• SET TASK A: From the court excerpt below, list every document that the excerpt says Guerard filed.
• SET TASK B: Transcribe a portion of the court excerpt below, beginning at the words "37      About a" and stopping after the words "although not dramatically.".
• SET TASK C: Using the court excerpt below, state whether each statement agrees with it, and support each answer with the deciding words quoted from the excerpt. (i) Guerard secured new trial counsel before filing his motion to withdraw the amended partial assignment. (ii) At trial, Guerard testified about his intent to withdraw the assignment. (iii) The amended partial assignment reduced the partial assignment dramatically.

━━━━━ PROVIDED PASSAGE ━━━━━

37      About a week later, Guerard filed a partial assignment that assigned over half of the estate to other people and institutions.[10]  The document stated that he was partially assigning his interest “pursuant to ... Bowsher’s verbal instructions that she delivered to him prior to her death.”  Shortly thereafter, he filed an amended partial assignment that reduced the partial assignment, although not dramatically.

38      Five months later, after securing new trial counsel, Guerard filed a motion seeking to withdraw the amended partial assignment.  He asserted that he had not wanted to assign assets to others and that his previous trial counsel had not represented him well in explaining the assignment, preparing it or filing it.  He also stated that his February 2008 letter had been intended to “act as a compromise settlement over the estate,” implying that the assignments were designed to be part of that settlement offer.

39      When the case proceeded to trial, Guerard’s trial counsel agreed with the trial court that the motion to withdraw the amended partial assignment could be decided after the trial court considered whether to admit the will.  At trial, Guerard offered no testimony concerning his intent to withdraw the assignment or his belief that the objectors had to take action to accept the amended partial assignment.  His only testimony about the assignments concerned how they came to be filed, not whether he wished to withdraw them.  It was not until Guerard filed his proposed findings of fact and conclusions of law—five months after the trial—that Guerard argued that he should be allowed to withdraw the amended partial assignment with respect to any objectors who did not “accept” the assignments.

━━━━━ EXTRACTED INFORMATION ━━━━━

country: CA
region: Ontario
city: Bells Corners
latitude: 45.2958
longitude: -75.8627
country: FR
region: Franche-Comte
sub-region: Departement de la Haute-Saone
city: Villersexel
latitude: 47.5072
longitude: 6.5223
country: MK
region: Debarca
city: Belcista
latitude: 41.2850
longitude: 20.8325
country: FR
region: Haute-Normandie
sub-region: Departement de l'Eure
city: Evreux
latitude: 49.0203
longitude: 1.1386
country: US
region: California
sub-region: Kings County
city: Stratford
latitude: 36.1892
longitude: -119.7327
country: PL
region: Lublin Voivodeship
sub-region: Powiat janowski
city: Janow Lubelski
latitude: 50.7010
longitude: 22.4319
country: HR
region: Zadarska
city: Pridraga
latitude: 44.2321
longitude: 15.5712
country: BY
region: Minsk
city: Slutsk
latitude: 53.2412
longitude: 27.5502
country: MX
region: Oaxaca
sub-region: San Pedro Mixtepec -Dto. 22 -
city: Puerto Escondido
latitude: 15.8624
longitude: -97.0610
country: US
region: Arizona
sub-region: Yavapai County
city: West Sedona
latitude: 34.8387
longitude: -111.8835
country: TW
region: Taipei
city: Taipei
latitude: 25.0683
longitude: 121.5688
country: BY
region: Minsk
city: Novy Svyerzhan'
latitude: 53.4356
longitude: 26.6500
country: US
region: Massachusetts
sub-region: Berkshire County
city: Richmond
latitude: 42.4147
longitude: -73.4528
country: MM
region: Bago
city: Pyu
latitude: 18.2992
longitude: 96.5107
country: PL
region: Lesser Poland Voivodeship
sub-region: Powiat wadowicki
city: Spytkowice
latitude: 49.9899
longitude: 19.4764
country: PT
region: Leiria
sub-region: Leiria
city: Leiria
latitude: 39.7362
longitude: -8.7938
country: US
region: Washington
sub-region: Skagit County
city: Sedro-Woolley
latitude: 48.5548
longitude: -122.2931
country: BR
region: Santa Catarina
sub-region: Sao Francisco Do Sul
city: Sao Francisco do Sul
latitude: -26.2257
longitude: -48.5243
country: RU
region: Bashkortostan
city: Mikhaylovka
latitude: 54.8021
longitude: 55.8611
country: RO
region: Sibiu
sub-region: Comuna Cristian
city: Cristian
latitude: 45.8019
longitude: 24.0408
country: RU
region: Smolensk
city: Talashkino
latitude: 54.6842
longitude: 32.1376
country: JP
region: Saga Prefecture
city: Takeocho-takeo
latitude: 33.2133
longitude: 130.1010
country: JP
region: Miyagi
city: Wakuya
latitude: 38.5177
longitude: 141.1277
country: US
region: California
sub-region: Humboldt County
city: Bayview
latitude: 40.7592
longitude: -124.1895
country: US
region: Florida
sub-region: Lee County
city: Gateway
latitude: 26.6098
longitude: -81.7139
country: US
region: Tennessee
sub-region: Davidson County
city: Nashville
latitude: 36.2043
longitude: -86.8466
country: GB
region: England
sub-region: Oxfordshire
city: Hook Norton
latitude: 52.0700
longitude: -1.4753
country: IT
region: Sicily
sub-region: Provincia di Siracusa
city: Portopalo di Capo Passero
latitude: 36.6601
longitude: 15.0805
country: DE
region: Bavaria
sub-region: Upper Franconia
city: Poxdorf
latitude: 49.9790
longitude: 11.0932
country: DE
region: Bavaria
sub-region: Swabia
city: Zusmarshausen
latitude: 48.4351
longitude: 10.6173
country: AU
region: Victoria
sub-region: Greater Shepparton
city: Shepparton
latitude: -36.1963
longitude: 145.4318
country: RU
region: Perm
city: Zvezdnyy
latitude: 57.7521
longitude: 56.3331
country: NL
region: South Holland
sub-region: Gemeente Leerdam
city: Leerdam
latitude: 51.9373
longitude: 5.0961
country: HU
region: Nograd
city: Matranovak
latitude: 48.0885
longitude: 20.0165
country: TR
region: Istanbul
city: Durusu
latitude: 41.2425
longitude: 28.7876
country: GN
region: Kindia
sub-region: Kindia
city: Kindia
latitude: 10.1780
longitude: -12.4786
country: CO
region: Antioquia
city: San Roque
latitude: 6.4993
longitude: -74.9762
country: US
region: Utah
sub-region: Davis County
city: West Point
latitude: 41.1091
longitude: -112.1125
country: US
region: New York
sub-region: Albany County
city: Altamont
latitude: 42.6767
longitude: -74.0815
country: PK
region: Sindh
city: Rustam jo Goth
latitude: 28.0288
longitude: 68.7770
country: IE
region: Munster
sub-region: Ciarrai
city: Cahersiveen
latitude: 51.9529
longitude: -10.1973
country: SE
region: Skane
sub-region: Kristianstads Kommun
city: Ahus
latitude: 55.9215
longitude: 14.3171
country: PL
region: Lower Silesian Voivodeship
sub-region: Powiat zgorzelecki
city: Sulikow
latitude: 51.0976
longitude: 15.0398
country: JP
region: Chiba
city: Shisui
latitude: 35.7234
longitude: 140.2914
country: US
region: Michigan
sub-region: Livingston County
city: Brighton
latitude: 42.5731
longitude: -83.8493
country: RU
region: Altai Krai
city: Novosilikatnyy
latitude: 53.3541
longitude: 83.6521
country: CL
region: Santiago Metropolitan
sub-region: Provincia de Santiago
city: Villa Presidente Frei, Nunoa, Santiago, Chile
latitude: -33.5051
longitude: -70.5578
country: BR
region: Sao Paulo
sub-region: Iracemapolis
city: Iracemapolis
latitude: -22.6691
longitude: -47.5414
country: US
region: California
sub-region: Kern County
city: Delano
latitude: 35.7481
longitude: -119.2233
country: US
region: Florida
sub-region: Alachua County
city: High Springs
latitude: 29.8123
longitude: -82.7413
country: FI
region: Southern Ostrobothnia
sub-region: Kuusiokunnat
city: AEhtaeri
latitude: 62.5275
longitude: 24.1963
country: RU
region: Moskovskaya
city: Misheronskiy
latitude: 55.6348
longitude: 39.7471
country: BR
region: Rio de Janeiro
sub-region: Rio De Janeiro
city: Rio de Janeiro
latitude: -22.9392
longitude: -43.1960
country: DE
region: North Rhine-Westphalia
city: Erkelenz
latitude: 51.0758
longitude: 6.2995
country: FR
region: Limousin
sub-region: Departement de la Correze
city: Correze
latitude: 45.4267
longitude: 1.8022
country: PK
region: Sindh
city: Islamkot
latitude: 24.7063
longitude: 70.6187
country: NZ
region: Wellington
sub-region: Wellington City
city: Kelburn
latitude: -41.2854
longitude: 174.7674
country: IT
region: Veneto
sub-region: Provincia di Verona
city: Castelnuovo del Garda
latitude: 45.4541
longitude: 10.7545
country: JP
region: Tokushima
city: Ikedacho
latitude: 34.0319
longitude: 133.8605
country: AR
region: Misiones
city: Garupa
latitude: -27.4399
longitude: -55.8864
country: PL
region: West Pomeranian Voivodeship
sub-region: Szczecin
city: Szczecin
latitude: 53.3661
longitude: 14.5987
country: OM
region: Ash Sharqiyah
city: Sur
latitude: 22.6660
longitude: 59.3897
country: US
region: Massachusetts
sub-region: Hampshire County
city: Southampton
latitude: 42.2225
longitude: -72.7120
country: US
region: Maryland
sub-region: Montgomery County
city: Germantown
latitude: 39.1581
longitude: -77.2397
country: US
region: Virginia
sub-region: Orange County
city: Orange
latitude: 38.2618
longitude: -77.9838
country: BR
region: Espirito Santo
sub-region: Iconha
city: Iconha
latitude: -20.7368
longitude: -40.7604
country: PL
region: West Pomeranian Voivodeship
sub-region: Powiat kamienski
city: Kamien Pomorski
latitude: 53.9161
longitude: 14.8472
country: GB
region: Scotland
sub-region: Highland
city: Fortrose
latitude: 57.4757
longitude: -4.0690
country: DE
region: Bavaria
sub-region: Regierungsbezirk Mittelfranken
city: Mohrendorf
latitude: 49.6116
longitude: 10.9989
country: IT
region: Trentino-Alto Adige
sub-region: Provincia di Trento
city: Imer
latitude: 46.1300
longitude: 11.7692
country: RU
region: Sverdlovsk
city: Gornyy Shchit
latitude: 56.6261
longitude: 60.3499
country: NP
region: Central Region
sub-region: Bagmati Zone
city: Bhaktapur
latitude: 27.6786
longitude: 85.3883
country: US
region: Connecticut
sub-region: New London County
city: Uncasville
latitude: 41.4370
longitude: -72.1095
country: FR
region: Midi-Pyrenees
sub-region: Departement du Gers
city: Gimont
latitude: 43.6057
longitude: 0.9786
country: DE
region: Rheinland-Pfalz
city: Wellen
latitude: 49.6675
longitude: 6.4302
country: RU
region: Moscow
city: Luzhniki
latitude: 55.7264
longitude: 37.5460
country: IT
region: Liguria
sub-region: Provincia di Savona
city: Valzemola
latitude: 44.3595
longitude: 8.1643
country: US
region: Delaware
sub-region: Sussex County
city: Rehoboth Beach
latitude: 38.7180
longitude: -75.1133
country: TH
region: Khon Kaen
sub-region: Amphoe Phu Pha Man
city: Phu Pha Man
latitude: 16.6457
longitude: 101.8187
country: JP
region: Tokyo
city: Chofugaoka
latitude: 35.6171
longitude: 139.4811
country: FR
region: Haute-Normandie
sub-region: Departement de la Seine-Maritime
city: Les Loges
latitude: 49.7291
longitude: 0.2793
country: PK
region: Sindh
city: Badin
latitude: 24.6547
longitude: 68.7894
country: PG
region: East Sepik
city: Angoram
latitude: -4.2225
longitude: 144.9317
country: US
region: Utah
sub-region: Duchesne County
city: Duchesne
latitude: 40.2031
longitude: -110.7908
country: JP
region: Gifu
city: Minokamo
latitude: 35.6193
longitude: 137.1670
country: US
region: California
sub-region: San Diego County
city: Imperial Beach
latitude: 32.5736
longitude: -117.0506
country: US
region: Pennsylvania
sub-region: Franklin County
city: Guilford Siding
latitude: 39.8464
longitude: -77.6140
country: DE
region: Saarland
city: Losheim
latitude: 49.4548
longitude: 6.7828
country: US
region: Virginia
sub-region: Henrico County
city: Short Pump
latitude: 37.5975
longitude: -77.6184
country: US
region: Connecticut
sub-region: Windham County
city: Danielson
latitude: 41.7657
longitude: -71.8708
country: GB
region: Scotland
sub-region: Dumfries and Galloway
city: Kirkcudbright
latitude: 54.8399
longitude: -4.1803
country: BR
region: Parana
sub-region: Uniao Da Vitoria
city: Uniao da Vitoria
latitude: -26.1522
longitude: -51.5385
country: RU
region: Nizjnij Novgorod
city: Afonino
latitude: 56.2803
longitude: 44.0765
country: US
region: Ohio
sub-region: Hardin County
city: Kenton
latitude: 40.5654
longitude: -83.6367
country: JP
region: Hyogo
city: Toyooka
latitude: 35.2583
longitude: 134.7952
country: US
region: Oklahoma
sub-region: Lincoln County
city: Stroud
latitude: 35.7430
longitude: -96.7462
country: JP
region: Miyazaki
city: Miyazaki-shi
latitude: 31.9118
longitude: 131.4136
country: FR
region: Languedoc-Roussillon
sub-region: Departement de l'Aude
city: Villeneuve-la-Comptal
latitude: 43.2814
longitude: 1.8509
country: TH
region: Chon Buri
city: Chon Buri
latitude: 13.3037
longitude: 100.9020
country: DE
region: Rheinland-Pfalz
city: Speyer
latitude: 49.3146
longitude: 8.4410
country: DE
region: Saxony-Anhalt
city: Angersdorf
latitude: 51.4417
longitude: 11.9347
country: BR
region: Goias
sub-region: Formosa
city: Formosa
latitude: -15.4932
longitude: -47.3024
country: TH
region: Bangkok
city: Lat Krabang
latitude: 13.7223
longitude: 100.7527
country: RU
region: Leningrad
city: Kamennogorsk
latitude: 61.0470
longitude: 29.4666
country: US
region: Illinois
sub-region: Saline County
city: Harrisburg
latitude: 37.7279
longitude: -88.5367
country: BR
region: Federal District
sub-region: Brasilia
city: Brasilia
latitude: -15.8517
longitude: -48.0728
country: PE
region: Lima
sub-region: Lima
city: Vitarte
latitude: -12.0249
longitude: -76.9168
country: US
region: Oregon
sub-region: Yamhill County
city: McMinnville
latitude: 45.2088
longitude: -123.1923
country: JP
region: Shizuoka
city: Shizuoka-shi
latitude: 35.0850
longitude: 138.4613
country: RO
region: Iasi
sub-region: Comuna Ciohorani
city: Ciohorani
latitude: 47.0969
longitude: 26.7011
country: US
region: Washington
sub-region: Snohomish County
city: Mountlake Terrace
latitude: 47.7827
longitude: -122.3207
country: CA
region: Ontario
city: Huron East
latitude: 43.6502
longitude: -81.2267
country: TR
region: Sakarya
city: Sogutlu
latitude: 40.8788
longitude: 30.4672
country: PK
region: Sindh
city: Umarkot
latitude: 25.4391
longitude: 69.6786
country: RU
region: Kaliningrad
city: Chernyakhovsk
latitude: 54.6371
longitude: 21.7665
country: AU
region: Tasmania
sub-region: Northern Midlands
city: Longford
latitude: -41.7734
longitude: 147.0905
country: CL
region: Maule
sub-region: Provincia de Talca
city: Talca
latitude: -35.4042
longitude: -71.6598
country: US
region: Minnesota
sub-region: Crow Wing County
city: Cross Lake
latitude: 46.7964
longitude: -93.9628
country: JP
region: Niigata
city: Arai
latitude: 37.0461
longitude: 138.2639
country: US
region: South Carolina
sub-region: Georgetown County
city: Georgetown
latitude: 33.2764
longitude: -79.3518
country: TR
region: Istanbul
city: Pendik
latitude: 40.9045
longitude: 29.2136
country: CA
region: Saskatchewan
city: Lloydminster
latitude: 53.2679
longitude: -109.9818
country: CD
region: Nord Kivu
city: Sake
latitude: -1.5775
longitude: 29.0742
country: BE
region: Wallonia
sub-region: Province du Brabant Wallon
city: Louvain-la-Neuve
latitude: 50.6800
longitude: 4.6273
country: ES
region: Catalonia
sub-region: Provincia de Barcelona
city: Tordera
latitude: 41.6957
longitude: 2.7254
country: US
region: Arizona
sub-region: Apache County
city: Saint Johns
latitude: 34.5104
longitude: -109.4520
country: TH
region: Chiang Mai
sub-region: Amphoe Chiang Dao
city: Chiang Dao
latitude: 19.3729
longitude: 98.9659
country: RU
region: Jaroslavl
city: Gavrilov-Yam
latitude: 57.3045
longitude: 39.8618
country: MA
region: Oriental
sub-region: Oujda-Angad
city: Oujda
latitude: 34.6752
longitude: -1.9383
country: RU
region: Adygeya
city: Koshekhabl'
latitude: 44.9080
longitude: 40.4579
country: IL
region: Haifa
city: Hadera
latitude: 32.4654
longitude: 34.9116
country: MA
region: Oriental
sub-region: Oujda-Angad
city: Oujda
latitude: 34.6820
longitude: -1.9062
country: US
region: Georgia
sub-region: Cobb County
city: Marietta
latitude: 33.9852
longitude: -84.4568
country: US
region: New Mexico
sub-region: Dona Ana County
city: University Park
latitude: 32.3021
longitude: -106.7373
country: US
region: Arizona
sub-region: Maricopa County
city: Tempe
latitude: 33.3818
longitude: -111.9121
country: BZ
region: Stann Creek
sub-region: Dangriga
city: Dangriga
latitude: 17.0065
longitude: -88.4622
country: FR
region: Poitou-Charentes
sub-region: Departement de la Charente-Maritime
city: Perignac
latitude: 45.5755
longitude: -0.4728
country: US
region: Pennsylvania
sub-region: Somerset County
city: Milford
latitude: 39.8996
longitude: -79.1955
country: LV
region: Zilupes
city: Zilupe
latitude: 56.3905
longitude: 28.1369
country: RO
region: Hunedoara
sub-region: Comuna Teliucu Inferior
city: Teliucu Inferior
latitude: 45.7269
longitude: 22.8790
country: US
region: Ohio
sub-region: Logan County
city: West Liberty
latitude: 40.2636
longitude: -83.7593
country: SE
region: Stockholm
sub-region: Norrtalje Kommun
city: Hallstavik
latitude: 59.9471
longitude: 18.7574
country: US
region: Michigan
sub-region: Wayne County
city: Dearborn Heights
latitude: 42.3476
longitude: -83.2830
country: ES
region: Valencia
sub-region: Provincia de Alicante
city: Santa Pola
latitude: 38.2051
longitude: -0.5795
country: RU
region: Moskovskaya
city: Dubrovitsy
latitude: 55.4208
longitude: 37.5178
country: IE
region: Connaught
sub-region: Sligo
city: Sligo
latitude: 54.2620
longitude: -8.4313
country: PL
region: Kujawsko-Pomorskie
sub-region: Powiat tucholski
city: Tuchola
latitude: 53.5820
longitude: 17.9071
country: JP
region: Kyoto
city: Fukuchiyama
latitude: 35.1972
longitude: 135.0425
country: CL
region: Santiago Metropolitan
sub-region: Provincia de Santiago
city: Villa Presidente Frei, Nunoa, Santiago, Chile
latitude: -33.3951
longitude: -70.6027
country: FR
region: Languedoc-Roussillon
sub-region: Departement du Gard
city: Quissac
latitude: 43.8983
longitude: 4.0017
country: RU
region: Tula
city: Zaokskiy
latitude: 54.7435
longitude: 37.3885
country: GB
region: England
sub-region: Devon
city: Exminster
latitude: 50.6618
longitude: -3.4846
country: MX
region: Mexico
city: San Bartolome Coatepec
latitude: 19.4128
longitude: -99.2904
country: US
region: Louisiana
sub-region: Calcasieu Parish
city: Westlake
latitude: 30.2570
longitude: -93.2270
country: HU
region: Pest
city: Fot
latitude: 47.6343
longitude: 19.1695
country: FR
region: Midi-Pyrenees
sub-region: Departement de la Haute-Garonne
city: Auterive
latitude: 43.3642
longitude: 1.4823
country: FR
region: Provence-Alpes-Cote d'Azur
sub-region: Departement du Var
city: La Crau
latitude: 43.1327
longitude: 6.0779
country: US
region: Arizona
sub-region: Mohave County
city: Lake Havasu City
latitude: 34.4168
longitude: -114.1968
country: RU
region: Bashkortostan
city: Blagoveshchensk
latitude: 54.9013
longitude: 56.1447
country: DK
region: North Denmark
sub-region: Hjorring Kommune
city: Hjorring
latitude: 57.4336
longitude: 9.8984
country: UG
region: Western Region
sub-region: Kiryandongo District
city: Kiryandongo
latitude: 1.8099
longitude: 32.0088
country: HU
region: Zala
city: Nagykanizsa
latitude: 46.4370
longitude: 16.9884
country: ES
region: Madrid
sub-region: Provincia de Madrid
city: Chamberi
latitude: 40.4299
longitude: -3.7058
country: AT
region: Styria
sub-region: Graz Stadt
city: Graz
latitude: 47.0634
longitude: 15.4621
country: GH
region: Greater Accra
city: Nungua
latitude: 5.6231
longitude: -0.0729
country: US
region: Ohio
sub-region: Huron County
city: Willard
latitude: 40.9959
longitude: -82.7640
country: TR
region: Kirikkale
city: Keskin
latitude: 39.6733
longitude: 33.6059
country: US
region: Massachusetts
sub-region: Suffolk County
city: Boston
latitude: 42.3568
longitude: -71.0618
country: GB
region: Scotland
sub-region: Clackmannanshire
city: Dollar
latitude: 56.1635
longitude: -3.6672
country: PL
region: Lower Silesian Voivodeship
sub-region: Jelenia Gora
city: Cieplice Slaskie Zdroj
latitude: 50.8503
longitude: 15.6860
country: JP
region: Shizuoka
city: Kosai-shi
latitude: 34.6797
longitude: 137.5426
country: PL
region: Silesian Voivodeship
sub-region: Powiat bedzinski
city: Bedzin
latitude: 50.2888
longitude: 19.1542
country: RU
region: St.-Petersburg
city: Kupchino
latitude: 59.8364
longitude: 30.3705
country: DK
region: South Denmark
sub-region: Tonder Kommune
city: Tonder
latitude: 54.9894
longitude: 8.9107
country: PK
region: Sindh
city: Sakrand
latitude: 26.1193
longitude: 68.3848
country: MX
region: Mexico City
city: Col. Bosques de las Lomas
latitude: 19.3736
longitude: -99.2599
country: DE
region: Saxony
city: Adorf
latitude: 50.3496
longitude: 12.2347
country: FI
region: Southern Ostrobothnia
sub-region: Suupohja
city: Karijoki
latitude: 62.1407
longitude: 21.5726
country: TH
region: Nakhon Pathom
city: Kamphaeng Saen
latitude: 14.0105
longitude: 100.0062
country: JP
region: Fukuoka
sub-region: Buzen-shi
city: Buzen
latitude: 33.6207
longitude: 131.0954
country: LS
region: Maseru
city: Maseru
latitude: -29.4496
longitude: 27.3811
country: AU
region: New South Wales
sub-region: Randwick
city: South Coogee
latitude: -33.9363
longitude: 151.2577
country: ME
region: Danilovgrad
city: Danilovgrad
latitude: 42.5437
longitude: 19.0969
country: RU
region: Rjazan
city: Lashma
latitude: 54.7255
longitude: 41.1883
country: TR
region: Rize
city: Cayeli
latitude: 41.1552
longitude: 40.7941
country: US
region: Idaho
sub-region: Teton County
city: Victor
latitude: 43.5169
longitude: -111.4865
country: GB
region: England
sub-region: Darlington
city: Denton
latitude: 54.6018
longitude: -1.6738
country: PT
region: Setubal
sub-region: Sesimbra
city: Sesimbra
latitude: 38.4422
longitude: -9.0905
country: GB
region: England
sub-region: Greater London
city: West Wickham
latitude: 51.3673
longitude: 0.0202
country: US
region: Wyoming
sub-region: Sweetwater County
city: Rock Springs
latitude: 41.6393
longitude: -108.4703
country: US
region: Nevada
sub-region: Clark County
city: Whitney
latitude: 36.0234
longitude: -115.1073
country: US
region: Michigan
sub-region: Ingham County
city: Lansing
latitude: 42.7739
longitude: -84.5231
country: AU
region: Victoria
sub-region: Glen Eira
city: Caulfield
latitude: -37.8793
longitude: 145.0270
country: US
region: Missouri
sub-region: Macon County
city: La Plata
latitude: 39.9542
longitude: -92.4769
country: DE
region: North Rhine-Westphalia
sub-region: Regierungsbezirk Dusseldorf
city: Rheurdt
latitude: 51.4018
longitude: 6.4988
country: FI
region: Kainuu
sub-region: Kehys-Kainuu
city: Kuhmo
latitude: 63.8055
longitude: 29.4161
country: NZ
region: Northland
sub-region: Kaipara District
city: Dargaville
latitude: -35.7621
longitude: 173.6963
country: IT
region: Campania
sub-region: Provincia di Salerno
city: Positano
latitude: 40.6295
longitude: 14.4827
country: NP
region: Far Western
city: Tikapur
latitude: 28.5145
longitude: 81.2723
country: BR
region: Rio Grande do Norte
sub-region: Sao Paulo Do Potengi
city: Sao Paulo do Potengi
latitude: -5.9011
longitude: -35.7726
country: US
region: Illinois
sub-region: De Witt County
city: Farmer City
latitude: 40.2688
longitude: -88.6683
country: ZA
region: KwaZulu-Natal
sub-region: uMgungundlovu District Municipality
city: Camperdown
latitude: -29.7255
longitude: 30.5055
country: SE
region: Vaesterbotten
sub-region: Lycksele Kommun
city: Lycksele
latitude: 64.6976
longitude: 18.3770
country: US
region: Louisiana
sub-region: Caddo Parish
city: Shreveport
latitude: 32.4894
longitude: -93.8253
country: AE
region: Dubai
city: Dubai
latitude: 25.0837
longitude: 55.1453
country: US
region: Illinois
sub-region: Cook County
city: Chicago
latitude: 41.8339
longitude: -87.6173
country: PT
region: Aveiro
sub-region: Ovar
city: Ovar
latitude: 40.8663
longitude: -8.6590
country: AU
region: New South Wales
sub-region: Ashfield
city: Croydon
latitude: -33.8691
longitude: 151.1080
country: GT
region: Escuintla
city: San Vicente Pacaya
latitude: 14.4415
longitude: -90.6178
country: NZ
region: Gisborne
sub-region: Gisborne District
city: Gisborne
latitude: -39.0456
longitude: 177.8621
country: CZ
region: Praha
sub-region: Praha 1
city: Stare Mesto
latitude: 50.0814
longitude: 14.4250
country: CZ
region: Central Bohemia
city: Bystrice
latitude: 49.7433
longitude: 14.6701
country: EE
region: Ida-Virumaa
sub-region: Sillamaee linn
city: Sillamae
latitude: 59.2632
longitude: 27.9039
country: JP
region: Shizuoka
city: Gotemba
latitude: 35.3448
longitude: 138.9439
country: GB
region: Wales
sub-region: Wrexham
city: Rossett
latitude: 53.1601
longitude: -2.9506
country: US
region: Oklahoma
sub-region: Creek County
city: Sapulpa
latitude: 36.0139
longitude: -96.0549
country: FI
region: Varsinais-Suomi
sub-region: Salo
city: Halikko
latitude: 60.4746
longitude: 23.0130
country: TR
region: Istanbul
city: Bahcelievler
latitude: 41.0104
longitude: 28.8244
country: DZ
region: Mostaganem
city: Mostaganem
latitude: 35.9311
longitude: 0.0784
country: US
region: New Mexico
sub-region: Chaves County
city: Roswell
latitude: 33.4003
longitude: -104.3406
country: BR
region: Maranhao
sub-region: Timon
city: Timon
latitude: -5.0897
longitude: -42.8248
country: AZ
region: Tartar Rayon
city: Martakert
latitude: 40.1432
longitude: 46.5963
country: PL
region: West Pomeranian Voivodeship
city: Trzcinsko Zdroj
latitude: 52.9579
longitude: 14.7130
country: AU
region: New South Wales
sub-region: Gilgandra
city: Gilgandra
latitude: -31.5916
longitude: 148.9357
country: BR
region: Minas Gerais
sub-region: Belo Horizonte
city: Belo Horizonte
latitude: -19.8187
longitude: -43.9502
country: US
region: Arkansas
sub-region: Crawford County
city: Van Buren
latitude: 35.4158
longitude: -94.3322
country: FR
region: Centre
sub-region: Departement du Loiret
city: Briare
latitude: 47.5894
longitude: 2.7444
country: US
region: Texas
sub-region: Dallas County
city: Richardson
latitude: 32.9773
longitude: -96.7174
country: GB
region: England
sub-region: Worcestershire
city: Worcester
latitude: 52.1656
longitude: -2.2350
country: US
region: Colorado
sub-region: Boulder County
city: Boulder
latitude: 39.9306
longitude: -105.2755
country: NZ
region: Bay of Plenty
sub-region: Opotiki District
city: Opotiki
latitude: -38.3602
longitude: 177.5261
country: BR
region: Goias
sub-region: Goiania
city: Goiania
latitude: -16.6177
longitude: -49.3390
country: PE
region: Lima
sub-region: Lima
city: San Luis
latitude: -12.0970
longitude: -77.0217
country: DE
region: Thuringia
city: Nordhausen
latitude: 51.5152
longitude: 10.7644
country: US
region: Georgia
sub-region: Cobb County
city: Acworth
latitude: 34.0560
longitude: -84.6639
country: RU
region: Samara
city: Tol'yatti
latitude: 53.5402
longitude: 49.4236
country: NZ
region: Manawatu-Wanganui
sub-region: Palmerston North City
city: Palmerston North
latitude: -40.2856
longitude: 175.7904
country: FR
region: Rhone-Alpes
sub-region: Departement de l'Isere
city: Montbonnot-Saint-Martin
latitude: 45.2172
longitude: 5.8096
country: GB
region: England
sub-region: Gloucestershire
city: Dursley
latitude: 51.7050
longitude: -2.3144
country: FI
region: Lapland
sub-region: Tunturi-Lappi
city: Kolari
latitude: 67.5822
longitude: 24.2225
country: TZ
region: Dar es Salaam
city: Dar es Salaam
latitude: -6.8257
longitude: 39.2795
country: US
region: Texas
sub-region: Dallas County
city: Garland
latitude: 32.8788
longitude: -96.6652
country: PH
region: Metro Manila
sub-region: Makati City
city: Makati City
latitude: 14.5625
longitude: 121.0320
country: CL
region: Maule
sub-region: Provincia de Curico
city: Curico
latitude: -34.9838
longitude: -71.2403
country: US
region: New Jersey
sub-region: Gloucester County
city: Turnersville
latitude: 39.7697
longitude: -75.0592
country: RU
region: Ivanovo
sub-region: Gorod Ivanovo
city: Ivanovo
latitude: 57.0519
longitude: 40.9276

━━━━━

• ANSWER A:
- a partial assignment
- an amended partial assignment
- a motion seeking to withdraw the amended partial assignment
- proposed findings of fact and conclusions of law

• ANSWER B:
37      About a week later, Guerard filed a partial assignment that assigned over half of the estate to other people and institutions.[10]  The document stated that he was partially assigning his interest “pursuant to ... Bowsher’s verbal instructions that she delivered to him prior to her death.”  Shortly thereafter, he filed an amended partial assignment that reduced the partial assignment, although not dramatically.

• ANSWER C:
(i) Yes: "Five months later, after securing new trial counsel, Guerard filed a motion seeking to withdraw the amended partial assignment."
(ii) No: "At trial, Guerard offered no testimony concerning his intent to withdraw the assignment"
(iii) No: "he filed an amended partial assignment that reduced the partial assignment, although not dramatically."